Exercise instructions: Copy each of the rows below character for character, keeping every line break.

Extracted entries:
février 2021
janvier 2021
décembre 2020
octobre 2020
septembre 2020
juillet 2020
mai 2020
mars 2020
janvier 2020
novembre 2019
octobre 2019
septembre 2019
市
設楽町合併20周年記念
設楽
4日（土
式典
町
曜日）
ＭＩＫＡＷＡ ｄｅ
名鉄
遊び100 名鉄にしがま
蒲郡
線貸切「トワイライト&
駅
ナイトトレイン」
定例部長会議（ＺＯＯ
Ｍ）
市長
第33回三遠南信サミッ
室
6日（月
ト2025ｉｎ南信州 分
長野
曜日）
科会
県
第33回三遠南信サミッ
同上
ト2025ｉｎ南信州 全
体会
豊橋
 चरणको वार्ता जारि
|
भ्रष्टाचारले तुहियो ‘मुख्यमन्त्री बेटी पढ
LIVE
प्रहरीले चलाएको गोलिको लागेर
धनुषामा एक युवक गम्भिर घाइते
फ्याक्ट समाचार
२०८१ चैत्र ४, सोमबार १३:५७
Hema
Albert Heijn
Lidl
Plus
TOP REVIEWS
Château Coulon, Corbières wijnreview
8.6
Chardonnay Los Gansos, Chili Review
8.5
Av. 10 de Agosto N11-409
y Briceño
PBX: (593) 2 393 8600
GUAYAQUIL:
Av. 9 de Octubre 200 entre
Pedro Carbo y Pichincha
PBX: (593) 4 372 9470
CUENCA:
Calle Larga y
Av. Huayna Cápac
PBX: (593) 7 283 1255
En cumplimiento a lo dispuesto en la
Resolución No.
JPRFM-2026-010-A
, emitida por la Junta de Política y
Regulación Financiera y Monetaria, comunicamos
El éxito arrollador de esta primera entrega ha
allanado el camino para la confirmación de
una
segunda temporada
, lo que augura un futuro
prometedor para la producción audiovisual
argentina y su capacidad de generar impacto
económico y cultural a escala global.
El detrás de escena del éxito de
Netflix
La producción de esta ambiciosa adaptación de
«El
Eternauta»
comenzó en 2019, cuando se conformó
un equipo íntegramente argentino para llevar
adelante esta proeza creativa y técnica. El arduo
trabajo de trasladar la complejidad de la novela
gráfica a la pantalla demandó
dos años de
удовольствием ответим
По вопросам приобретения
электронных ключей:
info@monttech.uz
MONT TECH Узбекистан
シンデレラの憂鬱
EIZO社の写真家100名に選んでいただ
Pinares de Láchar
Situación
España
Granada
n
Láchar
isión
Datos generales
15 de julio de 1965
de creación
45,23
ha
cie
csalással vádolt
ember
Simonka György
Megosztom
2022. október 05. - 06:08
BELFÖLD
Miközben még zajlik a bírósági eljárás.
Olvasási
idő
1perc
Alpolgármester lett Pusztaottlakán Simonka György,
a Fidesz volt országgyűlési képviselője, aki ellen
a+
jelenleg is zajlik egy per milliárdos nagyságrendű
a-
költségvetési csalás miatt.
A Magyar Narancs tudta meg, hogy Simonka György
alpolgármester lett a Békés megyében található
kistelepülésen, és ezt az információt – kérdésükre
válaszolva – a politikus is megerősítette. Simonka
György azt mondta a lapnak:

Solution to this problem:
février 2021
janvier 2021
décembre 2020
octobre 2020
septembre 2020
juillet 2020
mai 2020
mars 2020
janvier 2020
novembre 2019
octobre 2019
septembre 2019
市
設楽町合併20周年記念
設楽
4日（土
式典
町
曜日）
ＭＩＫＡＷＡ ｄｅ
名鉄
遊び100 名鉄にしがま
蒲郡
線貸切「トワイライト&
駅
ナイトトレイン」
定例部長会議（ＺＯＯ
Ｍ）
市長
第33回三遠南信サミッ
室
6日（月
ト2025ｉｎ南信州 分
長野
曜日）
科会
県
第33回三遠南信サミッ
同上
ト2025ｉｎ南信州 全
体会
豊橋
 चरणको वार्ता जारि
|
भ्रष्टाचारले तुहियो ‘मुख्यमन्त्री बेटी पढ
LIVE
प्रहरीले चलाएको गोलिको लागेर
धनुषामा एक युवक गम्भिर घाइते
फ्याक्ट समाचार
२०८१ चैत्र ४, सोमबार १३:५७
Hema
Albert Heijn
Lidl
Plus
TOP REVIEWS
Château Coulon, Corbières wijnreview
8.6
Chardonnay Los Gansos, Chili Review
8.5
Av. 10 de Agosto N11-409
y Briceño
PBX: (593) 2 393 8600
GUAYAQUIL:
Av. 9 de Octubre 200 entre
Pedro Carbo y Pichincha
PBX: (593) 4 372 9470
CUENCA:
Calle Larga y
Av. Huayna Cápac
PBX: (593) 7 283 1255
En cumplimiento a lo dispuesto en la
Resolución No.
JPRFM-2026-010-A
, emitida por la Junta de Política y
Regulación Financiera y Monetaria, comunicamos
El éxito arrollador de esta primera entrega ha
allanado el camino para la confirmación de
una
segunda temporada
, lo que augura un futuro
prometedor para la producción audiovisual
argentina y su capacidad de generar impacto
económico y cultural a escala global.
El detrás de escena del éxito de
Netflix
La producción de esta ambiciosa adaptación de
«El
Eternauta»
comenzó en 2019, cuando se conformó
un equipo íntegramente argentino para llevar
adelante esta proeza creativa y técnica. El arduo
trabajo de trasladar la complejidad de la novela
gráfica a la pantalla demandó
dos años de
удовольствием ответим
По вопросам приобретения
электронных ключей:
info@monttech.uz
MONT TECH Узбекистан
シンデレラの憂鬱
EIZO社の写真家100名に選んでいただ
Pinares de Láchar
Situación
España
Granada
n
Láchar
isión
Datos generales
15 de julio de 1965
de creación
45,23
ha
cie
csalással vádolt
ember
Simonka György
Megosztom
2022. október 05. - 06:08
BELFÖLD
Miközben még zajlik a bírósági eljárás.
Olvasási
idő
1perc
Alpolgármester lett Pusztaottlakán Simonka György,
a Fidesz volt országgyűlési képviselője, aki ellen
a+
jelenleg is zajlik egy per milliárdos nagyságrendű
a-
költségvetési csalás miatt.
A Magyar Narancs tudta meg, hogy Simonka György
alpolgármester lett a Békés megyében található
kistelepülésen, és ezt az információt – kérdésükre
válaszolva – a politikus is megerősítette. Simonka
György azt mondta a lapnak:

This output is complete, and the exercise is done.